▶ **What you have to do**: Look for the line that contains "Ghế ngồi ô tô – Xe hơi"; output that line and every line after it exactly, through the final line of the material below, and nothing else.

..............................

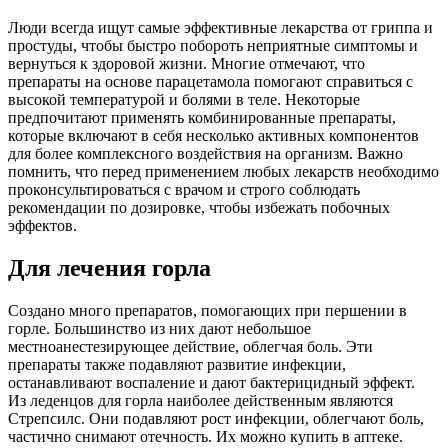
Люди всегда ищут самые эффективные лекарства от гриппа и
простуды, чтобы быстро побороть неприятные симптомы и
вернуться к здоровой жизни. Многие отмечают, что
препараты на основе парацетамола помогают справиться с
высокой температурой и болями в теле. Некоторые
предпочитают применять комбинированные препараты,
которые включают в себя несколько активных компонентов
для более комплексного воздействия на организм. Важно
помнить, что перед применением любых лекарств необходимо
проконсультироваться с врачом и строго соблюдать
рекомендации по дозировке, чтобы избежать побочных
эффектов.
Для лечения горла
Создано много препаратов, помогающих при першении в
горле. Большинство из них дают небольшое
местноанестезирующее действие, облегчая боль. Эти
препараты также подавляют развитие инфекции,
останавливают воспаление и дают бактерицидный эффект.
Из леденцов для горла наиболее действенным являются
Стрепсилс. Они подавляют рост инфекции, облегчают боль,
частично снимают отечность. Их можно купить в аптеке.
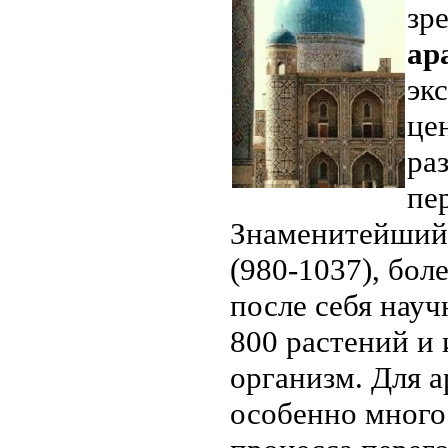
зр
ар
эк
це
ра
пе
Знаменитейший 
(980-1037), бол
после себя науч
800 растений и 
организм. Для 
особенно много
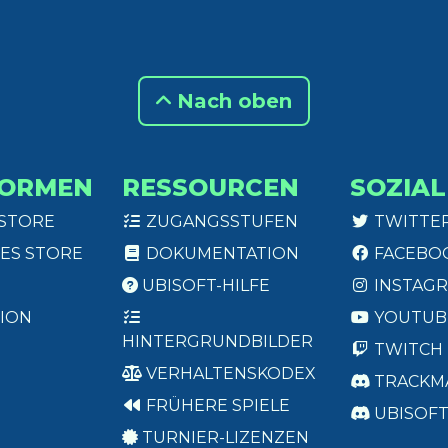
Nach oben
FORMEN
RESSOURCEN
SOZIAL
 STORE
ZUGANGSSTUFEN
TWITTE
ES STORE
DOKUMENTATION
FACEBO
UBISOFT-HILFE
INSTAG
ION
YOUTUB
HINTERGRUNDBILDER
TWITCH
VERHALTENSKODEX
TRACKM
FRÜHERE SPIELE
UBISOF
TURNIER-LIZENZEN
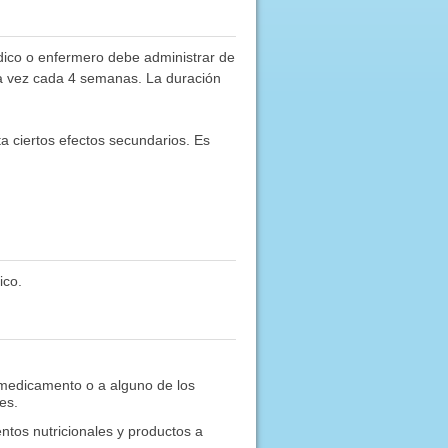
dico o enfermero debe administrar de
na vez cada 4 semanas. La duración
ta ciertos efectos secundarios. Es
ico.
o medicamento o a alguno de los
es.
tos nutricionales y productos a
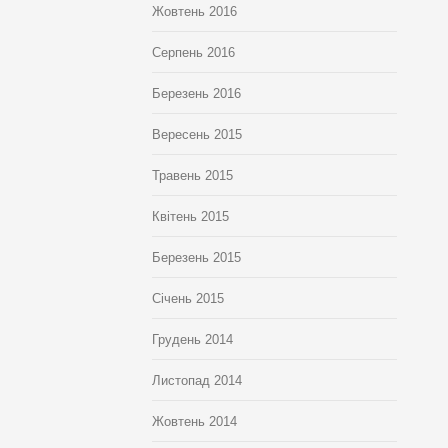
Жовтень 2016
Серпень 2016
Березень 2016
Вересень 2015
Травень 2015
Квітень 2015
Березень 2015
Січень 2015
Грудень 2014
Листопад 2014
Жовтень 2014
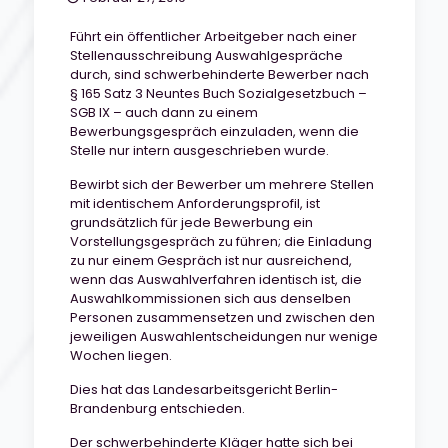
Führt ein öffentlicher Arbeitgeber nach einer
Stellenausschreibung Auswahlgespräche
durch, sind schwerbehinderte Bewerber nach
§ 165 Satz 3 Neuntes Buch Sozialgesetzbuch –
SGB IX – auch dann zu einem
Bewerbungsgespräch einzuladen, wenn die
Stelle nur intern ausgeschrieben wurde.
Bewirbt sich der Bewerber um mehrere Stellen
mit identischem Anforderungsprofil, ist
grundsätzlich für jede Bewerbung ein
Vorstellungsgespräch zu führen; die Einladung
zu nur einem Gespräch ist nur ausreichend,
wenn das Auswahlverfahren identisch ist, die
Auswahlkommissionen sich aus denselben
Personen zusammensetzen und zwischen den
jeweiligen Auswahlentscheidungen nur wenige
Wochen liegen.
Dies hat das Landesarbeitsgericht Berlin-
Brandenburg entschieden.
Der schwerbehinderte Kläger hatte sich bei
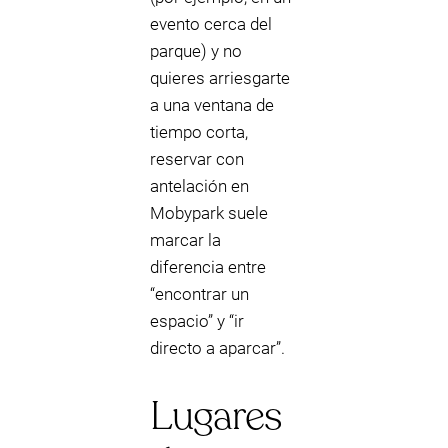
evento cerca del
parque) y no
quieres arriesgarte
a una ventana de
tiempo corta,
reservar con
antelación en
Mobypark suele
marcar la
diferencia entre
“encontrar un
espacio” y “ir
directo a aparcar”.
Lugares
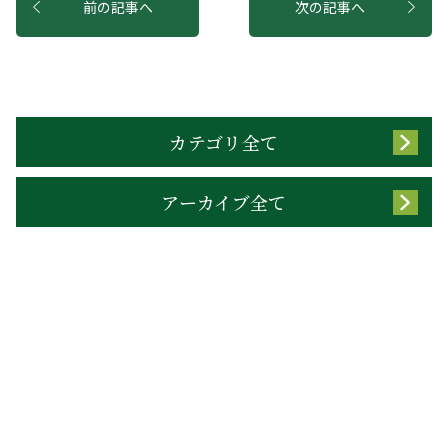
前の記事へ
次の記事へ
カテゴリ全て
アーカイブ全て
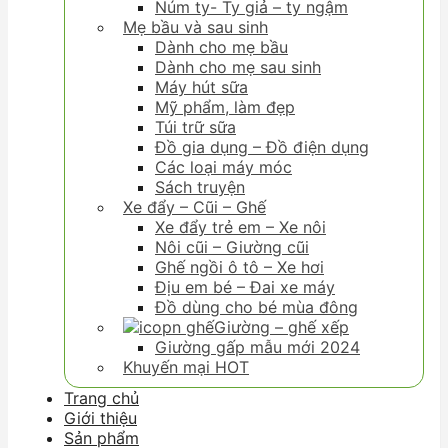
Núm ty- Ty giả – ty ngậm
Mẹ bầu và sau sinh
Dành cho mẹ bầu
Dành cho mẹ sau sinh
Máy hút sữa
Mỹ phẩm, làm đẹp
Túi trữ sữa
Đồ gia dụng – Đồ điện dụng
Các loại máy móc
Sách truyện
Xe đẩy – Cũi – Ghế
Xe đẩy trẻ em – Xe nôi
Nôi cũi – Giường cũi
Ghế ngồi ô tô – Xe hơi
Địu em bé – Đai xe máy
Đồ dùng cho bé mùa đông
Giường – ghế xếp
Giường gấp mẫu mới 2024
Khuyến mại HOT
Trang chủ
Giới thiệu
Sản phẩm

..............................

▶ **Solution to this problem**:
Ghế ngồi ô tô – Xe hơi
Địu em bé – Đai xe máy
Đồ dùng cho bé mùa đông
Giường – ghế xếp
Giường gấp mẫu mới 2024
Khuyến mại HOT
Trang chủ
Giới thiệu
Sản phẩm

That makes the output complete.